Now that you have set up metric and log collection for Istio, install the Sumo Logic App for Istio and access the pre-configured dashboards that provide visibility into your Istio environment.
To install the app, do the following:
Locate and install the app you need from the App Catalog. If you want to see a preview of the dashboards included with the app before installing, click Preview Dashboards.
- From the App Catalog, search for and select the app.
- To install the app, click Add to Library and complete the following fields.
- App Name. You can retain the existing name, or enter a name of your choice for the app.
- Advanced. Select the Location in Library (the default is the Personal folder in the library), or click New Folder to add a new folder.
- Click Add to Library.
Once an app is installed, it will appear in your Personal folder, or other folder that you specified. From here, you can share it with your organization.

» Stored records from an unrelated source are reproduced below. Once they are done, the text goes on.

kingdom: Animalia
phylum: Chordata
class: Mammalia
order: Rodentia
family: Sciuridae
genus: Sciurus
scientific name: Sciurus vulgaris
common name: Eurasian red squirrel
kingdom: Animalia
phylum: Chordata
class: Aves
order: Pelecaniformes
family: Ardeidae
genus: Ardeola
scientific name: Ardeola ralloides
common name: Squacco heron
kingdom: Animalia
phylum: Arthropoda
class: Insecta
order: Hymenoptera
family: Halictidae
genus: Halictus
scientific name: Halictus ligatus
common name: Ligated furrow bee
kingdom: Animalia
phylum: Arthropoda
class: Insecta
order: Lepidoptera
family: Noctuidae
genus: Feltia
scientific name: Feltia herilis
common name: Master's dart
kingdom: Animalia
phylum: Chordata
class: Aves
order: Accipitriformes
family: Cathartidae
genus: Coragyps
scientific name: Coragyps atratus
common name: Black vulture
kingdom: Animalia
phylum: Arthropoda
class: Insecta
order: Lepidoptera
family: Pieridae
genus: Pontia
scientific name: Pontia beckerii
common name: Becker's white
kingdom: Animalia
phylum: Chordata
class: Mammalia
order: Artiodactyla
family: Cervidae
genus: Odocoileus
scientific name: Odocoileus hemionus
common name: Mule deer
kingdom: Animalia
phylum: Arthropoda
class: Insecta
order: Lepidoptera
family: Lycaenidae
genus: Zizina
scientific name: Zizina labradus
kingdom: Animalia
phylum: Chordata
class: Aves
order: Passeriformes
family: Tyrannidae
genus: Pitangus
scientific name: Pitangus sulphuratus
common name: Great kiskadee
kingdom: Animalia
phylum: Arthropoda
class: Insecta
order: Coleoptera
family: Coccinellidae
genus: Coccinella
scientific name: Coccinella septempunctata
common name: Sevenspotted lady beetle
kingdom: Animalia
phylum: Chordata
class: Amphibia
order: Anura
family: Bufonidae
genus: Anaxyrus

Panels will start to fill automatically. It's important to note that each panel slowly fills with data matching the time range query and received since the panel was created. Results won't immediately be available, but with a bit of time, you'll see full graphs and maps.
Viewing Istio Dashboards
Template variables provide dynamic dashboards that can rescope data on the fly. As you apply variables to troubleshoot through your dashboard, you view dynamic changes to the data for a quicker resolution to the root cause. You can use template variables to drill down and examine the data on a granular level. For more information, see Filter with template variables.
Overview
The Istio Overview dashboard provides a high-level view of the number of applications in your environment, the average requests and responses, and the average duration of requests.
Use this dashboard to:
- Monitor application activity by requests, bytes transferred, and latency.
Mesh Throughput
The Istio Mesh dashboard provides insights into the network of microservices in your environment, service success response rate, 4XX/5XX responses, latency, requests count, and request/response statistics.
Use this dashboard to:
- Monitor mesh performance and latency
- Monitor Errors and request/response size.
Workload
The Istio Workload dashboard allows you to monitor the overall workloads in Istio and provides detailed breakdowns on inbound and outbound services.
Use this dashboard to:
- Monitor requests and responses for individual workloads.
- Analyze inbound and outbound services for workloads.
Galley
The Istio - Galley Dashboard allows you to monitor the Istio Galley.
Use this dashboard to:
- Monitor resource validation passed/failed events and config updates errors.
Resource Usage
The Istio - Resource Usage dashboard allows you to monitor the overall performance of Istio from a single dashboard.
Use this dashboard to:
- Monitor number of OS threads, GC duration, File descriptors CPU, and Memory.
- Analyze the number of outgoing failed requests.
Pilot Traffic Dashboard
The Istio - Pilot Traffic dashboard assists in monitoring the Istio Pilot component
Use this dashboard to:
- Monitor Pilot queue time, endpoints connected to Pilot, endpoints not in ready state, and virtual service known to Pilot.